REQUIRED ACTION
For the data below, work out how many lines include the string "their" and report only the number.
==*==
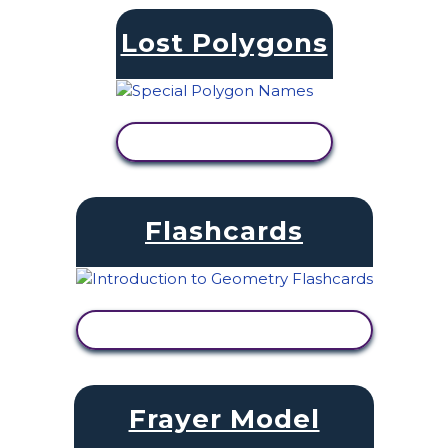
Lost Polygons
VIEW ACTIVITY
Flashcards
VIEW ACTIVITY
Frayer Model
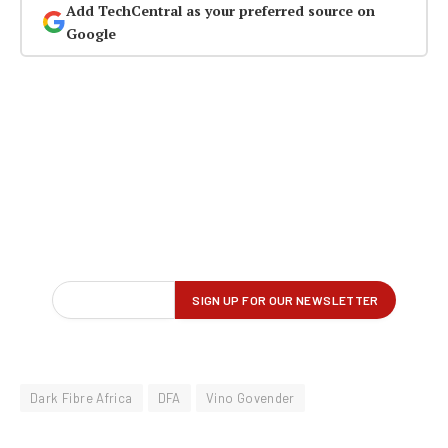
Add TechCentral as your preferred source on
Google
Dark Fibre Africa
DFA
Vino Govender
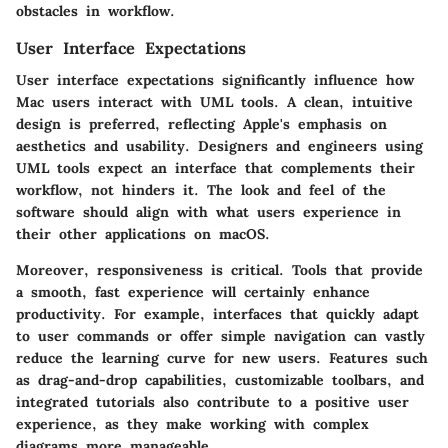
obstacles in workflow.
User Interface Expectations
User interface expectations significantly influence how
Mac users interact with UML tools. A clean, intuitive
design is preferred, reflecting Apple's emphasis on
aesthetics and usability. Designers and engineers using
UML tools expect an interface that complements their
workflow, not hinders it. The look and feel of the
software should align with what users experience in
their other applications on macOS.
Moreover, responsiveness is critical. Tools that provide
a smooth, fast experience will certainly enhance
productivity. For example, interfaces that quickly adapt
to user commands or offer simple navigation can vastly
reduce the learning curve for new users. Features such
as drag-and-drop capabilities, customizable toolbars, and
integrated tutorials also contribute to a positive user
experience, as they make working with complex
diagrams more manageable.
==*==
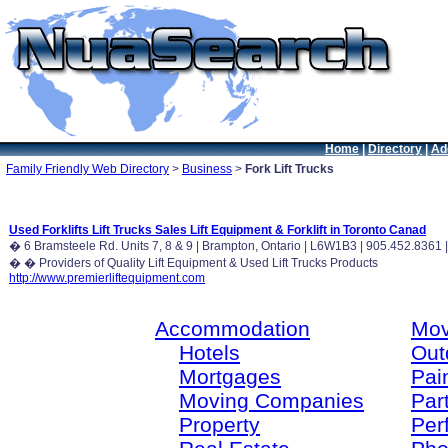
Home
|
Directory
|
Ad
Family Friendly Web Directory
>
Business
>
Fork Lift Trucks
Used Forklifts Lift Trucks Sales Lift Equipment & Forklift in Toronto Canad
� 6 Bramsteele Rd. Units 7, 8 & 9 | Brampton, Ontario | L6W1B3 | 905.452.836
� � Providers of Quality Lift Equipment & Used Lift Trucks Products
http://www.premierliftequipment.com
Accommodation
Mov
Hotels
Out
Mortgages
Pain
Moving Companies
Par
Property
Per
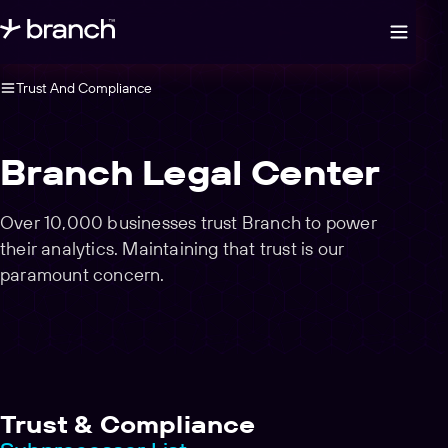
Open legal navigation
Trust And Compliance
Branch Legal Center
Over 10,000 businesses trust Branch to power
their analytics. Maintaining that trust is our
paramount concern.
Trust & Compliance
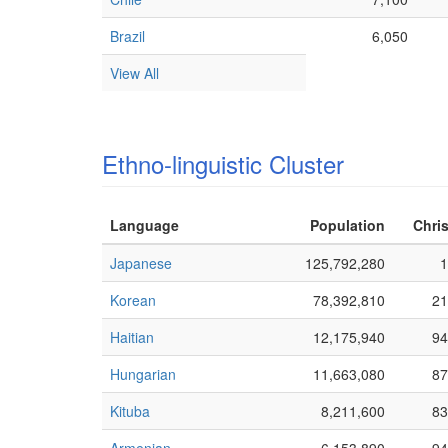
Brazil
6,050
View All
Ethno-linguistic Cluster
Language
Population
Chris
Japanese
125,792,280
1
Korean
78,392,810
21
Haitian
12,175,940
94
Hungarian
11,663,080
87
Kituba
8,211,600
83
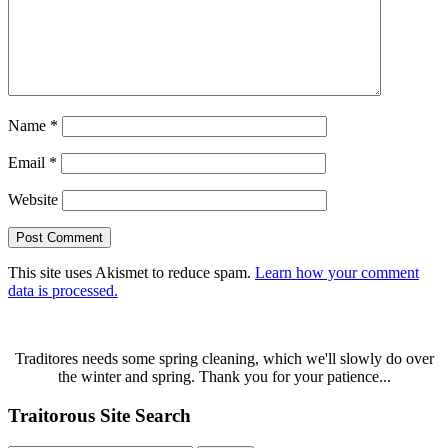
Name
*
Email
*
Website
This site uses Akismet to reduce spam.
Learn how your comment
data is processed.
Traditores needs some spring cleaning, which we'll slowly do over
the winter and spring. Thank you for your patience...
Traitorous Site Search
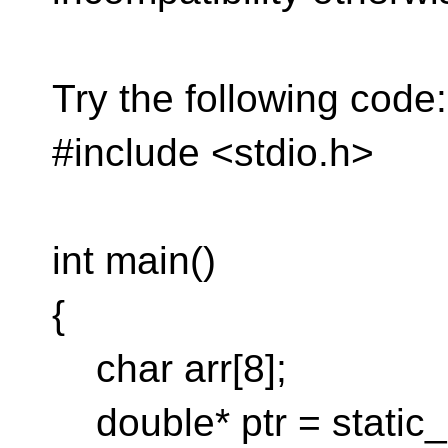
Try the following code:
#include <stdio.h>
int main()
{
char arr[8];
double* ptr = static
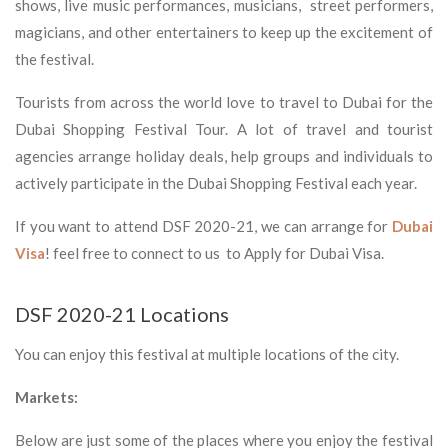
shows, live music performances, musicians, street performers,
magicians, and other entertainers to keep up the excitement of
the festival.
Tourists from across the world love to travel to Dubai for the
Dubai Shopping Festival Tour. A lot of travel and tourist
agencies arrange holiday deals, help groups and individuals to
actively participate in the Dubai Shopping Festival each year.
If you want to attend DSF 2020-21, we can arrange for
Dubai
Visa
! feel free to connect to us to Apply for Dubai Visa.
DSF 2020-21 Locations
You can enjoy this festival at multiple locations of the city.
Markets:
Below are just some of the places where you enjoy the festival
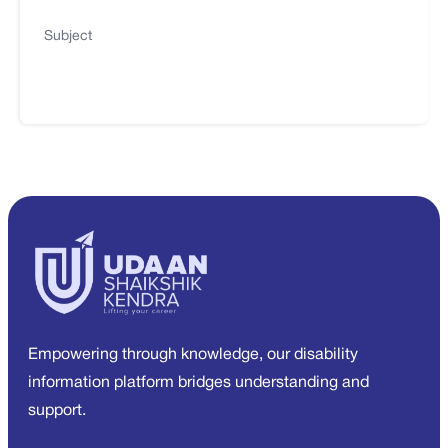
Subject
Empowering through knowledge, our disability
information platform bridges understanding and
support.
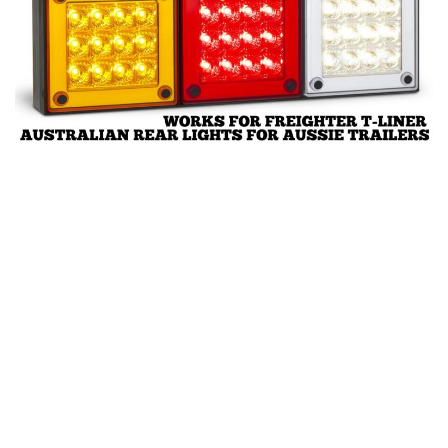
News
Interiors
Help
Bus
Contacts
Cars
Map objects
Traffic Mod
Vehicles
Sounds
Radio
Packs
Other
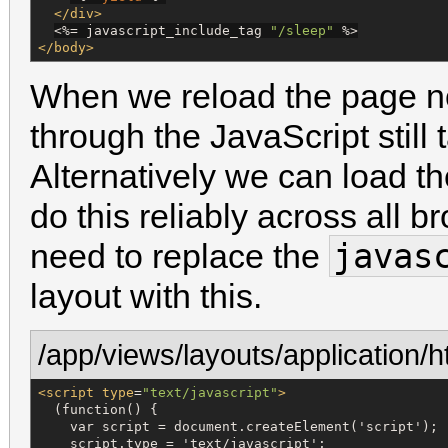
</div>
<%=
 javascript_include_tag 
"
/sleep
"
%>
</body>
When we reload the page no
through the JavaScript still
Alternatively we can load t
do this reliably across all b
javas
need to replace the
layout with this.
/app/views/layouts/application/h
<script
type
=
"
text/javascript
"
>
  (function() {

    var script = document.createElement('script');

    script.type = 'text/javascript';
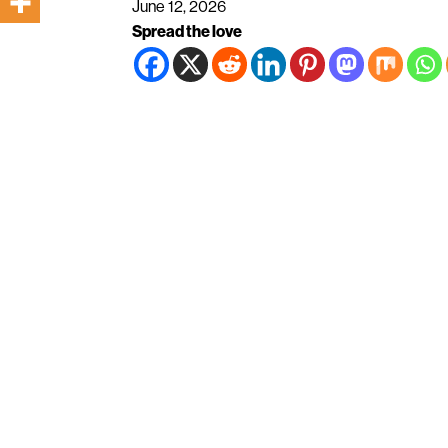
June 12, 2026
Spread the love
==*==
RESPONSE FOR THIS EXERCISE
3